Juan Hus, el gran reformador de la antigua Bohemia, dijo una vez acerca de Jesús: «Él es el Dueño del mundo y nosotros somos viles mortales, ¡y sin embargo sufrió! ¿Por qué, entonces, no habríamos de padecer nosotros también, y más cuando sabemos que la tribulación purifica?» (Elena de White, El conflicto de los siglos, p. 113).

El apóstol Pablo manifestó siglos antes la misma disposición a sufrir por Cristo. Sabía que no era más que un frágil vaso de barro (2 Cor. 4:7). Se sentía constantemente oprimido, perplejo, perseguido y abatido. Sin embargo, no estaba desesperado, abandonado ni destruido (vers. 8-9). Estaba dispuesto a llevar siempre en su cuerpo «la muerte de Jesús, para que también su vida» se manifestara en él (vers. 10-11).

Con la expresión «muerte de Jesús», Pablo probablemente se refería a los sufrimientos que mencionó en los versículos anteriores. A su vez, en un sentido inmediato, las palabras «vida de Jesús» probablemente se refieran a la liberación de la muerte o al poder espiritual para la vida presente. En última instancia, se trata de una referencia a la resurrección (2 Cor. 4:12). Curiosamente, el binomio «muerte y vida» aparece tres veces en 2 Corintios 4:10-12. Esto nos recuerda que, en nuestra condición presente, la vida se mezcla con la muerte. Sin embargo, en la gloria futura ya no habrá muerte (Apoc. 20:14; 21:4).

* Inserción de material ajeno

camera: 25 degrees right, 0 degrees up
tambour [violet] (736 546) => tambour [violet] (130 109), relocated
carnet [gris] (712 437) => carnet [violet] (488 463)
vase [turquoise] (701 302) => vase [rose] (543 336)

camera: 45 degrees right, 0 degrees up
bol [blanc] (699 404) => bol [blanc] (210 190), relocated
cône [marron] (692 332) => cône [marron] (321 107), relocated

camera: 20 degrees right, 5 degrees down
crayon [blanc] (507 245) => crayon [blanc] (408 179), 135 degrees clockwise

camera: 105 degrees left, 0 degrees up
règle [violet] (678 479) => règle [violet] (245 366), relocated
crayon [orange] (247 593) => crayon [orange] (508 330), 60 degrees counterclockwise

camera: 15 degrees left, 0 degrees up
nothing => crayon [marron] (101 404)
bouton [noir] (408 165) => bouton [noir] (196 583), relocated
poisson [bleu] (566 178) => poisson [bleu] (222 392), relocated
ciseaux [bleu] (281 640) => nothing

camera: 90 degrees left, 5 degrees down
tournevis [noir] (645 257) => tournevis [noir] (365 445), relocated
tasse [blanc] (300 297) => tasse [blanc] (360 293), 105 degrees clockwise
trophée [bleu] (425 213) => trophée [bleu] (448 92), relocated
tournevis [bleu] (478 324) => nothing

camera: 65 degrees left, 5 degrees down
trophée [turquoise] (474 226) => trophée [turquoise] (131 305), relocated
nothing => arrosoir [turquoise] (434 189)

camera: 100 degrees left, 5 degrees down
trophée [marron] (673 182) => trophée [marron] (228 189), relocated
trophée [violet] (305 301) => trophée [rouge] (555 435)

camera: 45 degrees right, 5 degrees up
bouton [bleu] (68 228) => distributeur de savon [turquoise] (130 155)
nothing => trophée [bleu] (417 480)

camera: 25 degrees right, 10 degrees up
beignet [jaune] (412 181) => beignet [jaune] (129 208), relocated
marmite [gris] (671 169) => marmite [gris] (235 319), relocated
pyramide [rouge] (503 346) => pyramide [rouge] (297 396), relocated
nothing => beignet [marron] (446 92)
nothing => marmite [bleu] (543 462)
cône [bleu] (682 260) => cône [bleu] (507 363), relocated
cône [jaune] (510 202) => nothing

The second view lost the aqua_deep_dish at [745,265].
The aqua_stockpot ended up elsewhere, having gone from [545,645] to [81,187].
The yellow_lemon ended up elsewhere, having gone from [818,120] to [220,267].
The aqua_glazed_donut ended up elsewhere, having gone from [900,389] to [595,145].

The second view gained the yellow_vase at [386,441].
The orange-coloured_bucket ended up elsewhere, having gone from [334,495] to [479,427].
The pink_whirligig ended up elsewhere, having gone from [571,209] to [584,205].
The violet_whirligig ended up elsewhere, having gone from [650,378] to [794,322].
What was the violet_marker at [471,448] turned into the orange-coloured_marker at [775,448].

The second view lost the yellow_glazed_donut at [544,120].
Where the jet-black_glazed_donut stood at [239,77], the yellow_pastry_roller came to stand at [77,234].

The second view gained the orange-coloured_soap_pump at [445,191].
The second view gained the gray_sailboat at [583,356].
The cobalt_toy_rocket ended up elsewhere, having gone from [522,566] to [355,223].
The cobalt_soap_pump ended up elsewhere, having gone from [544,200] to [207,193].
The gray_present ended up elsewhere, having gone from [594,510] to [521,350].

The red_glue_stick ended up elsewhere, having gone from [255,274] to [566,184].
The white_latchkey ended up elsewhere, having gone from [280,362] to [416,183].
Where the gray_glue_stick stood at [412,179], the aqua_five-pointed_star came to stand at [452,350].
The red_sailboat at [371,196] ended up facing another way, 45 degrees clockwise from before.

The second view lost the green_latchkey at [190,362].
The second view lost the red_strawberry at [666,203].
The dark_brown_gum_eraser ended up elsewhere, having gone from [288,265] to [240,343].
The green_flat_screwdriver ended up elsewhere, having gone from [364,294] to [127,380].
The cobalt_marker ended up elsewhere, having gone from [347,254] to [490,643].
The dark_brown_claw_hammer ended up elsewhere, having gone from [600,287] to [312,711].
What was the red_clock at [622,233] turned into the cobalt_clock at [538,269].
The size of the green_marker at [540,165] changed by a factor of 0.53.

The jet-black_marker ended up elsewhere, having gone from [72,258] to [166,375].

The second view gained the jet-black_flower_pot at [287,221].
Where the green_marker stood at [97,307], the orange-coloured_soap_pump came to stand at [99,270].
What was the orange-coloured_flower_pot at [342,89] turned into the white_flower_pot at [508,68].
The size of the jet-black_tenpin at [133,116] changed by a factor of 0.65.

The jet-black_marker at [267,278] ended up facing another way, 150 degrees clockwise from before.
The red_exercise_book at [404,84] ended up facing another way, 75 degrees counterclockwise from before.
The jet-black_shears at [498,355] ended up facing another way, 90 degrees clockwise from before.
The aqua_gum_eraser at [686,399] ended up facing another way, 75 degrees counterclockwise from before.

Lo más importante es que 2 Corintios 4:7-18 muestra que el evangelio es predicado por medio de seres humanos frágiles a fin de que la gloria sea solo para Dios (vers. 15). No es raro que los misioneros sufran en el curso de sus labores. Sin embargo, nuestra aflicción aquí es leve y momentánea en comparación con el peso eterno de la gloria que nos espera (vers. 17). El creyente vive por fe, no por vista (2 Cor. 4:18; 5:7).

Esta esperanza en la vida futura cautivó tanto la mente de Pablo que sigue hablando de ella a lo largo del pasaje (2 Cor. 5:1-10), en el que se refiere a su cuerpo mortal mediante la metáfora de una casa terrenal. Por el contrario, «el edificio celestial» de Dios es una metáfora del cuerpo resucitado (vers. 1), la gran esperanza de los creyentes de todas las épocas.

¿Por qué es tan importante que mantengamos ante nosotros la esperanza de la resurrección, nuestra resurrección, sin importar lo que estemos enfrentando (1 Cor. 15:52)?